Information is handled according to history field and determines the corresponding format analysis processing rule of the sorting field information, wherein described go through History field processing information record has the corresponding relationship of history field Yu format analysis processing rule;
The sorting field information is handled to obtain corresponding data information according to determining format analysis processing rule;
Based on Predicting Performance Characteristics model trained in advance, the data characteristic of the tables of data is predicted according to the data information.
In one embodiment, the processor 720 is swept described in program code realization stored in memory for running Before retouching field information of the tables of data in database to obtain the tables of data, following steps are also realized:
The data of historical data table are obtained as sample data;
To the sample data carry out feature extraction to obtain feature field, according to the feature field construction feature to Amount;
Logic-based regression algorithm carries out the Predicting Performance Characteristics mould that model training is trained in advance according to described eigenvector Type.

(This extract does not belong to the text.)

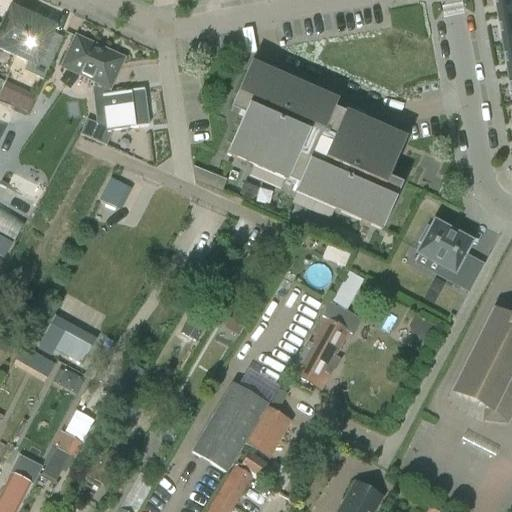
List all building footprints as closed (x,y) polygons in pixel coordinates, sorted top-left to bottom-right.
[(511,0),(494,0),(497,16),(511,13),(511,0)] [(0,50),(14,57),(32,19),(24,15),(25,12),(15,7),(14,10),(10,9),(0,31),(0,50)] [(511,13),(497,16),(502,45),(511,43),(511,13)] [(40,22),(32,19),(14,57),(28,63),(24,72),(43,81),(54,58),(43,53),(54,29),(51,27),(52,24),(42,19),(40,22)] [(62,69),(86,79),(94,83),(95,92),(93,92),(97,127),(87,123),(80,138),(107,150),(114,133),(129,131),(129,129),(132,129),(132,131),(133,131),(128,93),(127,93),(127,94),(125,95),(125,93),(110,95),(110,89),(123,61),(76,39),(62,69)] [(511,43),(502,45),(507,74),(511,73),(511,43)] [(250,67),(230,113),(243,119),(227,157),(298,188),(295,194),(382,232),(402,187),(388,181),(405,143),(334,112),(336,105),(250,67)] [(15,107),(26,112),(32,100),(21,95),(15,107)] [(225,182),(218,179),(193,168),(192,168),(194,182),(195,182),(221,193),(225,182)] [(0,198),(0,235),(16,244),(32,217),(0,198)] [(436,277),(469,295),(483,267),(464,257),(470,245),(456,238),(457,237),(449,233),(449,234),(435,226),(432,232),(428,229),(419,246),(423,248),(418,257),(441,269),(436,277)] [(361,282),(347,273),(329,304),(331,305),(323,318),(327,320),(312,345),(309,344),(292,374),(321,391),(336,366),(339,360),(335,358),(350,334),(353,336),(360,324),(343,314),(361,282)] [(511,310),(507,319),(495,313),(455,394),(461,400),(463,398),(468,403),(470,401),(474,405),(479,406),(479,409),(486,410),(485,423),(508,426),(511,418),(511,310)] [(249,321),(239,315),(229,333),(238,338),(249,321)] [(67,324),(52,350),(82,366),(96,341),(67,324)] [(197,330),(190,342),(198,346),(205,335),(197,330)] [(23,347),(12,366),(43,384),(54,365),(23,347)] [(59,370),(52,383),(76,396),(82,384),(79,380),(79,378),(64,370),(63,372),(59,370)] [(189,448),(225,471),(267,400),(230,379),(189,448)] [(79,414),(70,409),(52,448),(55,450),(41,477),(54,484),(60,473),(64,475),(81,444),(66,436),(79,414)] [(246,445),(265,456),(285,423),(266,411),(246,445)] [(122,458),(103,447),(85,477),(104,488),(122,458)] [(275,486),(283,471),(272,464),(271,467),(248,453),(239,468),(262,483),(264,480),(275,486)] [(217,499),(234,509),(253,480),(236,469),(217,499)] [(0,511),(17,511),(31,486),(27,484),(11,476),(0,497),(0,511)] [(354,484),(338,511),(373,511),(381,499),(354,484)] [(217,499),(208,511),(232,511),(234,509),(217,499)]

In one embodiment, the processor 720 realizes described for running program code stored in memory When determining the corresponding format analysis processing rule of the sorting field information according to history field processing information, it is implemented as follows step:
Determine corresponding multiple history fields according to the data type of the field information, and calculate the field information and The Jie Kade similarity factor of each history field;
It, will be described most like according to Jie Kade similarity factor determination and the most like history field of the field information The corresponding format analysis processing rule of history field as the field information corresponding format analysis processing rule.
In one embodiment, the processor 720 realizes described for running program code stored in memory When being handled the sorting field information to obtain corresponding data information according to determining format analysis processing rule, specific implementation Following steps:
The sorting field information handle using distributed proccessing according to determining format analysis processing rule To the corresponding data information of the sorting field information, wherein the distributed proccessing includes Hadoop system or Spark System processing technique.
In one embodiment, the processor 720 realizes described for running program code stored in memory After being handled the sorting field information to obtain corresponding data information according to determining format analysis processing rule, also realize Following steps:
Judge the data information whether address information;
If the data information is address information, complete address information is obtained from match address library and adds to data letter Breath.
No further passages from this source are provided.